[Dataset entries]
* * *

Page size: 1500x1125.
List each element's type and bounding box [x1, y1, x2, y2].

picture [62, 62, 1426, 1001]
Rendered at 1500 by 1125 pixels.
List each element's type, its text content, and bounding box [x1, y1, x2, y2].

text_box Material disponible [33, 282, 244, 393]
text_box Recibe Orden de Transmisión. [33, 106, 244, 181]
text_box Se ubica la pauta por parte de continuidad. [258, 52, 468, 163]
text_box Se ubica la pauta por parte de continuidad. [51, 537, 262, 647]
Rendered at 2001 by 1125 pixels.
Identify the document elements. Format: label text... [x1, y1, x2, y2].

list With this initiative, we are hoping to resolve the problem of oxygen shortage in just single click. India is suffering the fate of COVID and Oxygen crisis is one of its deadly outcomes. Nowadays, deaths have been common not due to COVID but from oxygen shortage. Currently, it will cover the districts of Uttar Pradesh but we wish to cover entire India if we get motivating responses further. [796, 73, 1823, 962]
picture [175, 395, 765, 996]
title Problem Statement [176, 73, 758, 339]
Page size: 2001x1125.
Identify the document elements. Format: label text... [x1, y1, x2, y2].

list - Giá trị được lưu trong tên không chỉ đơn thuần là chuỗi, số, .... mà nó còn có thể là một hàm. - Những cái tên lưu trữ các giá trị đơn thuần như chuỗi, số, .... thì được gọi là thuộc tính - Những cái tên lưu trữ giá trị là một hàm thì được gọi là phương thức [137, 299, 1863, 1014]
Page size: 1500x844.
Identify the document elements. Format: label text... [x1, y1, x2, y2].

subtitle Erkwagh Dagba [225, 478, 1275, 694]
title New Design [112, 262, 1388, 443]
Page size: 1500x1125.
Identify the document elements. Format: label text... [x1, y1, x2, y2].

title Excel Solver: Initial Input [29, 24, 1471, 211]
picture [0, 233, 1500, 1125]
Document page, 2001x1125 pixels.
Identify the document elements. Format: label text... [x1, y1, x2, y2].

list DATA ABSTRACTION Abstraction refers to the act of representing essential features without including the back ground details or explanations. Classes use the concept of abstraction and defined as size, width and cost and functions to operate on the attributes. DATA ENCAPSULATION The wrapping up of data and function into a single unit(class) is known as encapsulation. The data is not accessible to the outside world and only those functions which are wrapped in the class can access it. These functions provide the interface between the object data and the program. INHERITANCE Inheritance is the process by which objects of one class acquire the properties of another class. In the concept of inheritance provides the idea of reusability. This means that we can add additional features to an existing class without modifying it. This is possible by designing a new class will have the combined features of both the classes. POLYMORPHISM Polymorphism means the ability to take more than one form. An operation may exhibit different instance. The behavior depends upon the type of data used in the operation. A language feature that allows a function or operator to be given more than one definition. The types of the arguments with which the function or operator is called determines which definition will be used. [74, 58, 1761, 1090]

* * *

* [Task statement]:
Note each line of the entries that has "Rendered" in it, and copy those lines.

* [Answer box]:
Rendered at 1500 by 1125 pixels.
Rendered at 2001 by 1125 pixels.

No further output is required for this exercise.